**Requisitos**
(a) Enumera todos los nombres propios que aparecen en el fragmento sobre el libro de James Loewen, sin contar los de personas.
(b) Según el fragmento sobre el libro de James Loewen, ¿a qué se dedica James Loewen?
(c) Por favor, prosigue el fragmento sobre el libro de James Loewen a partir de su última oración.

**Fragmento seleccionado**
++++++++++++++++++++
Por Yorokobu  ·  13.04.2018

En Estados Unidos, los libros y películas sobre acontecimientos históricos nacionales son un gran éxito de público. Algo que contrasta con el desinterés que los alumnos de todo el ciclo educativo muestran hacia esa disciplina. El sociólogo James Loewen ha investigado el tema y ha llegado a una conclusión: los libros de texto de historia estadounidenses están llenos de mentiras.

Fruto de esas investigaciones es Patrañas que me contó mi profe, un volumen con el que Loewen busca explicar «en qué se equivocan los libros de historia de los Estados Unidos» y animar a los adolescentes de ese país a que se aficionen a la historia y se conviertan en ciudadanos críticos con el discurso oficial.

El origen de Patrañas que me contó mi profe se remonta a un viaje que Lowen realizó al estado de Misisipi para cursar un semestre de sus estudios universitarios. Allí se topó con una cultura que desconocía y comprobó que nada de lo que veía en ese lugar se reflejaba en los libros de historia que había estudiado hasta la fecha.
++++++++++++++++++++
**Extracto de datos**
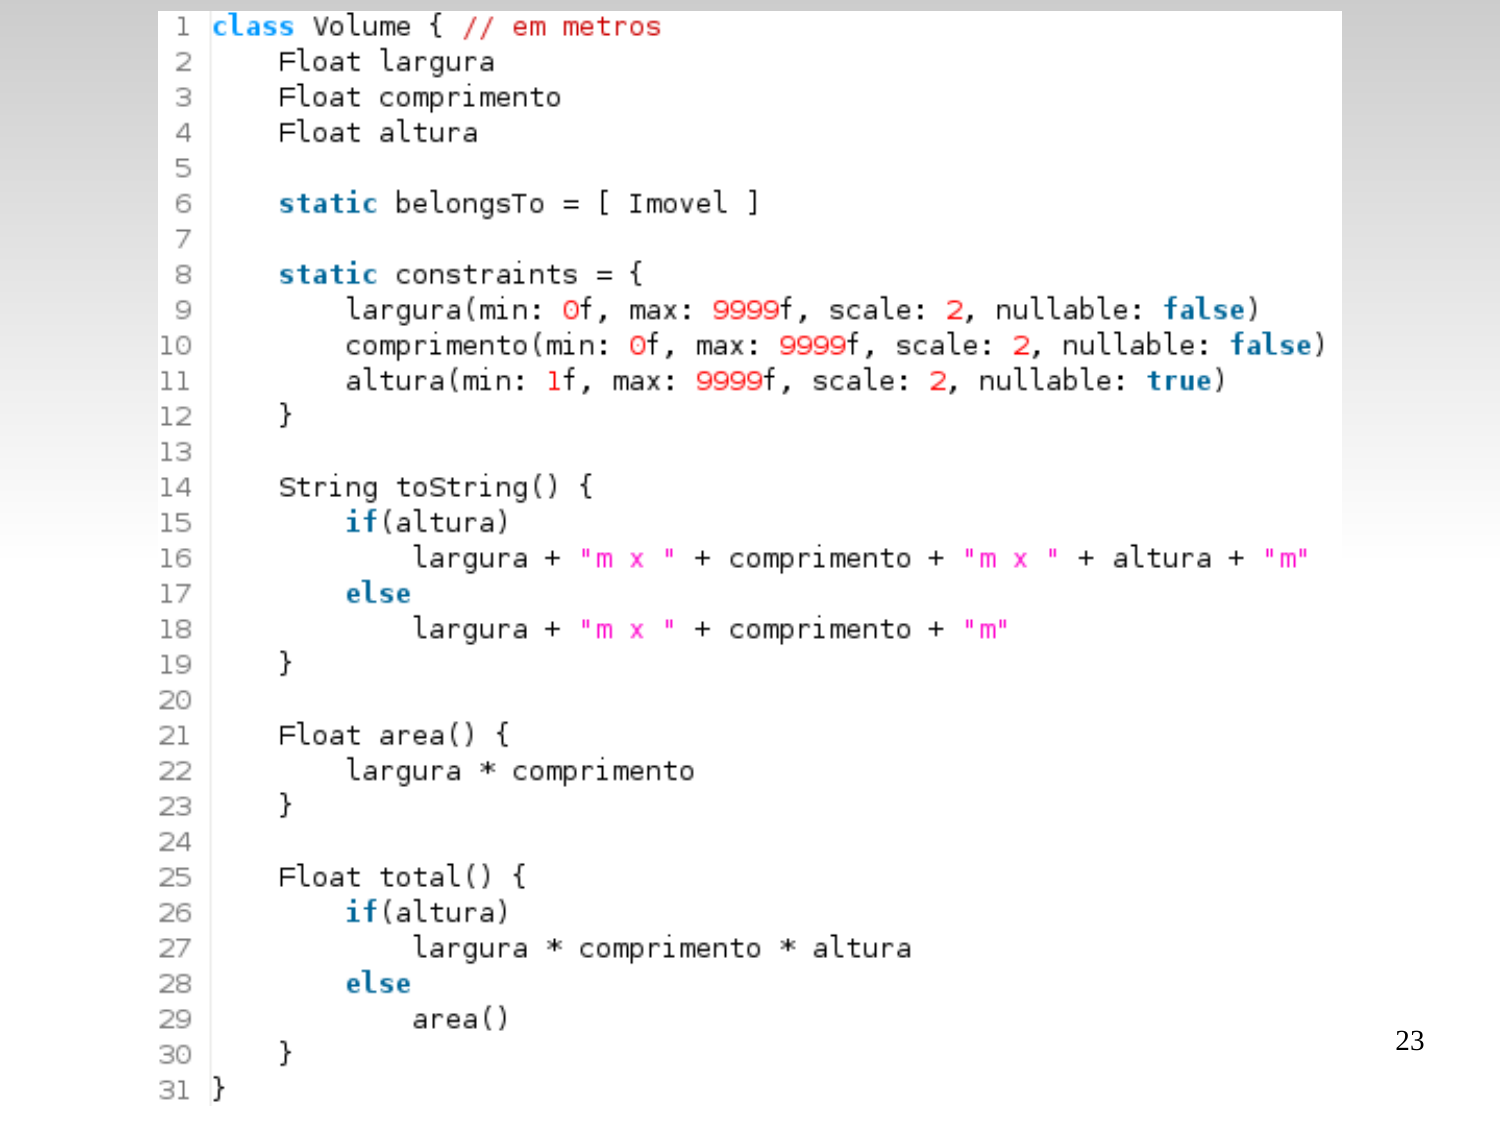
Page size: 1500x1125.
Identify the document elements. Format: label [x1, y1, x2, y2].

picture [158, 11, 1342, 1106]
++++++++++++++++++++
**Respuestas por tarea**
(a) Yorokobu, Estados Unidos, Patrañas que me contó mi profe, Misisipi

(b) Es sociólogo.

(c)
Si, como dice el aforismo, «la historia la escriben los vencedores», cuando los vencedores son hombres, blancos, ricos empresarios y conservadores, es fácil hacerse una idea de la imagen que los libros de historia van a arrojar de mujeres, negros, indios, pobres, obreros y sindicalistas.

Según explica el propio Loewen, el sesgo de la narración histórica en Estados Unidos llega a tal extremo que «hasta los chicos de familias blancas acomodadas piensan que la historia, tal como se enseña en secundaria es demasiado “repulida y de color de rosa”». Una situación que provoca que los estudiantes afroamericanos, amerindios y latinos tengan una especial aversión a la historia, algo que se gesta en el colegio, continúa en la educación secundaria y perdura en la universidad.

Atendiendo a los datos que aporta Loeren en Patrañas que me contó mi profe, publicado en España por Capitán Swing, en las universidades los alumnos negros rehuyen los estudios de historia, lo que no hace más que perpetuar el problema: desde el momento en que no hay historiadores procedentes de las clases no hegemónicas, el discurso institucionalizado se afianza más, ayudado para ello por el poder reverencial que tiene el libro de texto como soporte que fija el conocimiento.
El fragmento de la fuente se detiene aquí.